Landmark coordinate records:
########
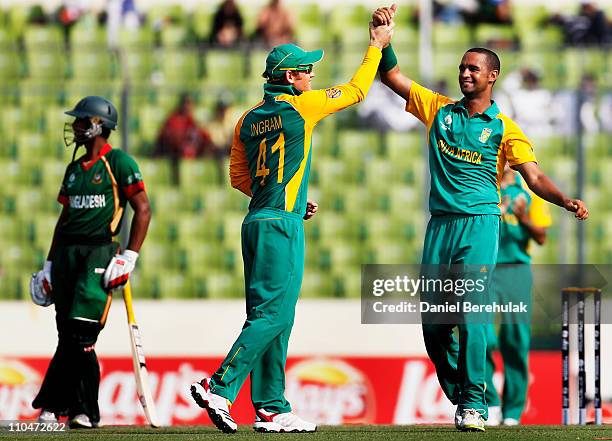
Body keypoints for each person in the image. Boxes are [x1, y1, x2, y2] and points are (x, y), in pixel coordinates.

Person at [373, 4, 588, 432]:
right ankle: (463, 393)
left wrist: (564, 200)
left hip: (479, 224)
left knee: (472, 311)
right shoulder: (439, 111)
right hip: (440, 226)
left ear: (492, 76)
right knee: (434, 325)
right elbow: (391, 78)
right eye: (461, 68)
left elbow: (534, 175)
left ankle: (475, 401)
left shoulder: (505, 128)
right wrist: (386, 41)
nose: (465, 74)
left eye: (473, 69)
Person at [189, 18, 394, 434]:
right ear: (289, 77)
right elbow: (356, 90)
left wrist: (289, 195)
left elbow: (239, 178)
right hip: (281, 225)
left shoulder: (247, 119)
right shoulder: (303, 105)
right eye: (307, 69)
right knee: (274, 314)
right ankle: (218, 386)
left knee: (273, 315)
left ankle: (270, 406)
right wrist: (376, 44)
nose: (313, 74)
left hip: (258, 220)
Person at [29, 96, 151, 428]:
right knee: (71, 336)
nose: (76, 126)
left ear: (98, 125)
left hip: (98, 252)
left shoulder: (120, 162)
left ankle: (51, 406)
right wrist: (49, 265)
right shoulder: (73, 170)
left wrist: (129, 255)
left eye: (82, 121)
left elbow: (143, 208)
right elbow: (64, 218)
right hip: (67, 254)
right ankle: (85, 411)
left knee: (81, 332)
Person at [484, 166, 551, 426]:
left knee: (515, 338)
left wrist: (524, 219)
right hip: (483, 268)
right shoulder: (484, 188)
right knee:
########
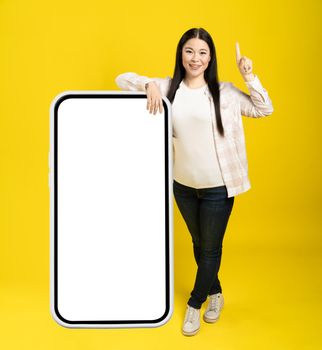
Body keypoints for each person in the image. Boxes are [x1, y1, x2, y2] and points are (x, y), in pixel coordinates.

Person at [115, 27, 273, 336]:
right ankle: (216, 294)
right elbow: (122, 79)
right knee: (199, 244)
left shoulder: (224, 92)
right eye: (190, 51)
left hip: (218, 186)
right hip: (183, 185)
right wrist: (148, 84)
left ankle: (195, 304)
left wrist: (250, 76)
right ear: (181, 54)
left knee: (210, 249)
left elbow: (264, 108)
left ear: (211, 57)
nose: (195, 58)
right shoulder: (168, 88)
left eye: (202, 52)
########
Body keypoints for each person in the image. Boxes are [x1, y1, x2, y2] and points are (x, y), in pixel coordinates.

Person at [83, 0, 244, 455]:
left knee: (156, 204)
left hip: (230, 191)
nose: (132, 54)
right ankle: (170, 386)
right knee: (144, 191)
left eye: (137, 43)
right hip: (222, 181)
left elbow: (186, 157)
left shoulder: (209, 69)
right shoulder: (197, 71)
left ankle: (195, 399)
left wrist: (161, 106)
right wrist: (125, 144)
########
*Problem to solve:* Lines to set down from above: the line with "right elbow: (122, 79)", the line with "left eye: (202, 52)", and every line between, each exactly as written.

*Answer section:*
right elbow: (122, 79)
right knee: (199, 244)
left shoulder: (224, 92)
right eye: (190, 51)
left hip: (218, 186)
right hip: (183, 185)
right wrist: (148, 84)
left ankle: (195, 304)
left wrist: (250, 76)
right ear: (181, 54)
left knee: (210, 249)
left elbow: (264, 108)
left ear: (211, 57)
nose: (195, 58)
right shoulder: (168, 88)
left eye: (202, 52)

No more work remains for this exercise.